1. Training error for unpruned tree

# Predict on training data using the full tree
train_pred_unpruned <- predict(oj_tree, newdata = train_data, type = "class")

# Training error (unpruned)
train_error_unpruned <- mean(train_pred_unpruned != train_data$Purchase)
print(train_error_unpruned)

[1] 0.165

2. Training error for pruned tree

# Predict on training data using the pruned tree
train_pred_pruned <- predict(pruned_oj, newdata = train_data, type = "class")

# Training error (pruned)
train_error_pruned <- mean(train_pred_pruned != train_data$Purchase)
print(train_error_pruned)

[1] 0.165

Surprisingly, both the pruned and unpruned trees have the same training error rate of 16.5%. This indicates that the branches removed during pruning did not impact the model’s ability to classify the training data.
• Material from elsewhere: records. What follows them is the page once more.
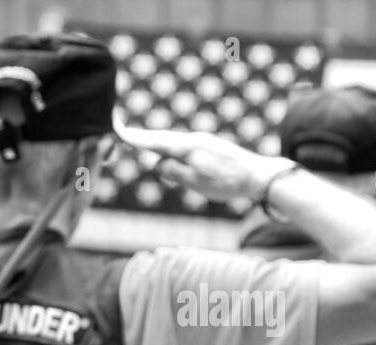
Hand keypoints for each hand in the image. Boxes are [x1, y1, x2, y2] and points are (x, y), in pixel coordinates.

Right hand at [117, 126, 294, 202]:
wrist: (260, 176)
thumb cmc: (228, 183)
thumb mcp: (196, 182)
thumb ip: (173, 171)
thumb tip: (154, 163)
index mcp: (188, 147)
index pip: (154, 142)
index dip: (134, 138)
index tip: (116, 131)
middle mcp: (193, 140)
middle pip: (160, 139)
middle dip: (140, 138)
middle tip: (121, 136)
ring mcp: (202, 142)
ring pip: (171, 143)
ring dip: (154, 144)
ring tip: (138, 143)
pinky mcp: (208, 147)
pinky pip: (181, 147)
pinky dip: (167, 149)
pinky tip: (165, 153)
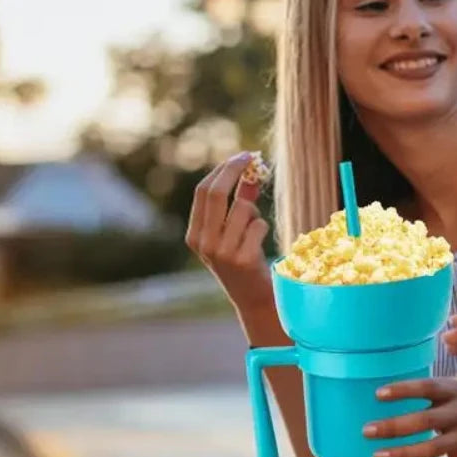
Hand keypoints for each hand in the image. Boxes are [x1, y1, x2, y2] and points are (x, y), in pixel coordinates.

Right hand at [186, 153, 271, 307]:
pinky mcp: (242, 260)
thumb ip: (241, 201)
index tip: (242, 156)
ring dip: (254, 212)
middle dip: (235, 170)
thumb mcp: (234, 232)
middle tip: (252, 158)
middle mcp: (203, 243)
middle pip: (215, 193)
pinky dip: (262, 228)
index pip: (203, 191)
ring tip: (254, 230)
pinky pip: (258, 225)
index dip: (223, 170)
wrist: (253, 299)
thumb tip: (251, 172)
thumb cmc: (244, 260)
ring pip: (242, 208)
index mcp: (194, 235)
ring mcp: (221, 252)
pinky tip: (259, 245)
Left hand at [362, 377, 456, 456]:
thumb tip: (390, 393)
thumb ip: (433, 394)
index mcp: (454, 391)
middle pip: (424, 421)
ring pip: (431, 449)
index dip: (403, 390)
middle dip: (394, 426)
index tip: (378, 394)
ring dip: (403, 454)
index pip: (426, 388)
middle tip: (367, 430)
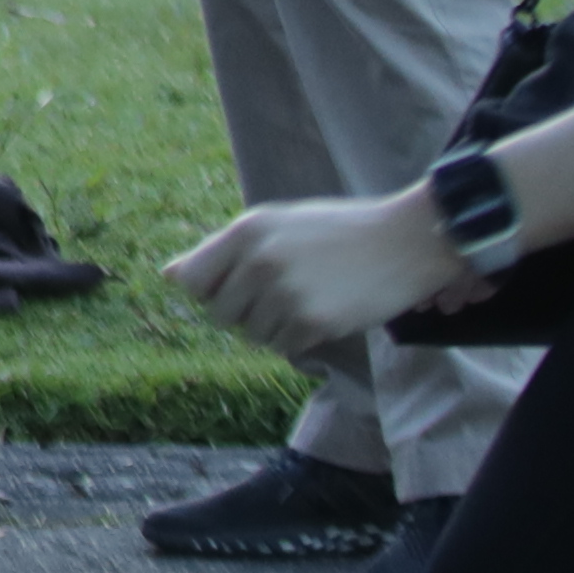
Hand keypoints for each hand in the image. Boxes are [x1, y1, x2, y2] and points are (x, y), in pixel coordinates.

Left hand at [171, 189, 473, 353]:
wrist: (406, 241)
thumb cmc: (338, 232)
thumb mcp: (277, 224)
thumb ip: (223, 251)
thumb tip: (168, 277)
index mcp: (246, 231)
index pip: (191, 281)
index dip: (208, 291)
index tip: (232, 290)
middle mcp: (259, 261)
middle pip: (220, 314)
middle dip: (245, 312)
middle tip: (283, 295)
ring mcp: (285, 293)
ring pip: (253, 334)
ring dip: (275, 328)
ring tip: (308, 301)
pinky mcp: (313, 322)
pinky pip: (284, 348)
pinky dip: (300, 341)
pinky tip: (325, 315)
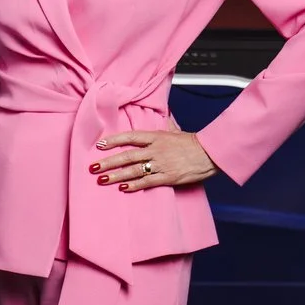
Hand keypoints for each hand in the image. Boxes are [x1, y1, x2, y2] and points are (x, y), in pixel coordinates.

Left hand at [90, 130, 215, 192]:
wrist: (211, 154)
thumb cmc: (193, 143)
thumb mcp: (176, 130)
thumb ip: (165, 126)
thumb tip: (162, 116)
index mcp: (157, 137)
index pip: (131, 137)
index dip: (114, 141)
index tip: (100, 145)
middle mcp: (156, 150)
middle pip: (127, 156)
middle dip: (108, 162)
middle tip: (93, 167)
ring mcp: (161, 164)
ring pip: (133, 171)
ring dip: (116, 176)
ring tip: (102, 180)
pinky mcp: (168, 177)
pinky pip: (147, 182)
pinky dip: (134, 185)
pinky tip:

The pruned tree achieves the same accuracy while being simpler, making it preferable for interpretability and avoiding overfitting.

Part K

Unpruned tree (8 nodes) → Test error = 18.5%

Pruned tree (5 nodes) → Test error = 18.5%

The test error rate for both the pruned and unpruned trees is 18.5%. Since the test performance is the same, the pruned tree is preferred because it achieves the same accuracy with fewer terminal nodes. This suggests that the additional complexity in the full tree did not improve generalization and may have simply overfit the training data.